Sur ce fond sombre, très sombre, toutes ces différentes réceptions de la lumière sont en d’autres termes, des conversions, des nouvelles naissances qui resplendissent d’autant plus pour la gloire de leur auteur divin.
C’est pourquoi, suite à l’appel des premiers apôtres, appel sur lequel nous reviendrons plus tard, il va aller de soi que la nouvelle naissance sera le tout premier sujet que la Lumière incarnée, Jésus de Nazareth, va s’employer à révéler à Nicodème. Ce chef des Juifs, venu de nuit s’entretenir incognito avec le Maître pour ne pas se compromettre aux yeux de ses pairs et du peuple qu’il enseignait, va alors entendre, à sa grande surprise, cette vérité fondamentale.

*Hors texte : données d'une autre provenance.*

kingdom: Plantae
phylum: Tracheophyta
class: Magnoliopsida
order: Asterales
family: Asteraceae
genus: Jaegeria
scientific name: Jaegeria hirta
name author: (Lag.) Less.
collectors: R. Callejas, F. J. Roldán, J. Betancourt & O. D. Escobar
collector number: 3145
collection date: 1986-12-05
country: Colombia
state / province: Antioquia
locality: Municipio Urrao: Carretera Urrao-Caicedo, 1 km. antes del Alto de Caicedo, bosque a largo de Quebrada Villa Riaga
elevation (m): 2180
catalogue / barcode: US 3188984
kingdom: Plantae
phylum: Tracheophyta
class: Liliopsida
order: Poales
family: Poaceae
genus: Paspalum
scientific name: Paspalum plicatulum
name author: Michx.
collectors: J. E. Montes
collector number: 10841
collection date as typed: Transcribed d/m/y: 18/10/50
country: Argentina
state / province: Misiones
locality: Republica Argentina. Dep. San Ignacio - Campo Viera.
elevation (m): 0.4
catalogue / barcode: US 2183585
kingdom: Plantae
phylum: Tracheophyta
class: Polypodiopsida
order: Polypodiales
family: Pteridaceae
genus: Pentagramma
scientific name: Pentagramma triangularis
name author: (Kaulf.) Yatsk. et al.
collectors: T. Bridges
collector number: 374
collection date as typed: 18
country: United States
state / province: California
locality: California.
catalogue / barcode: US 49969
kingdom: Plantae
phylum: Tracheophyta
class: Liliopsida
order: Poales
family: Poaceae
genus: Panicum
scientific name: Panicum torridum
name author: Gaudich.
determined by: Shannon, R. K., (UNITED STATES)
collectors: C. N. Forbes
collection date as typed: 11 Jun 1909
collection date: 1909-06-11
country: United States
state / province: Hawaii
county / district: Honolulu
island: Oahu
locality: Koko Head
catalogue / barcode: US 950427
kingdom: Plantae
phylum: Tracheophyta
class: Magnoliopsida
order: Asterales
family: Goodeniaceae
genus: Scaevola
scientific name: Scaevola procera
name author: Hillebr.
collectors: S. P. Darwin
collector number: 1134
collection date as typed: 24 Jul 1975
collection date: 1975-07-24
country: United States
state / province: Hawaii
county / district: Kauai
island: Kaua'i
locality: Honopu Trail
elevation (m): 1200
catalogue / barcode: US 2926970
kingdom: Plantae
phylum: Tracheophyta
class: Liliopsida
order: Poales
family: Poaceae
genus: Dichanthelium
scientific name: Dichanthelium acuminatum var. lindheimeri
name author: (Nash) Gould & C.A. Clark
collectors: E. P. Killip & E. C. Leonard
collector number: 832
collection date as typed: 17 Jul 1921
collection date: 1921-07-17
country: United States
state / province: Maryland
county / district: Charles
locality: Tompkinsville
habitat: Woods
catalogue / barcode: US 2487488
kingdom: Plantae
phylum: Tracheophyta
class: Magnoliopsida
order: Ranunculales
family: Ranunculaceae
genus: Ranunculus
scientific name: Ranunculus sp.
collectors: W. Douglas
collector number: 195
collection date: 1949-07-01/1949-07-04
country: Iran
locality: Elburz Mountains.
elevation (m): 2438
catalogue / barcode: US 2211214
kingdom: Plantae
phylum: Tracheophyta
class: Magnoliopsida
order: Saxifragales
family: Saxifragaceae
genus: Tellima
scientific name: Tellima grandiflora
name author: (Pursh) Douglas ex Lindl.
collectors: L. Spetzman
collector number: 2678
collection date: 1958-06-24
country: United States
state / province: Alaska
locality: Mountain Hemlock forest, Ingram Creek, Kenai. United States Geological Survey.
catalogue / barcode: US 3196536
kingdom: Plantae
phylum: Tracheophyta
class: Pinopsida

Lisons le chapitre 3, versets 1-8 :
Mais il y eut un homme d’entre les pharisiens, nommé
Nicodème, un chef des Juifs, qui vint, lui, auprès de Jésus, de nuit, et lui dit : Rabbi, nous savons que tu es un docteur venu de Dieu ; car personne ne peut faire ces miracles que tu fais, si Dieu n’est avec lui. Jésus lui répondit : En vérité, en vérité, je te le dis, si un homme ne naît de nouveau, il ne peut voir le royaume de Dieu. Nicodème lui dit : Comment un homme peut-il naître quand il est vieux ? Peut-il rentrer dans le sein de sa mère et naître ? Jésus répondit : En vérité, en vérité, je te le dis, si un homme ne naît d’eau et d’Esprit, il ne peut entrer dans le royaume de Dieu. Ce qui est né de la chair est chair, et ce qui est né de l’Esprit est esprit.
C’est catégorique, l’homme naturel est interdit de séjour dans le Royaume de Dieu. Par conséquent, il doit impérativement naître de nouveau pour y entrer. Faute de quoi, il est condamné à rester dans les ténèbres du dehors, où il y aura des pleurs et des grincements de dents.
Ne t’étonne pas que je t’aie dit : Il faut que vous naissiez de nouveau.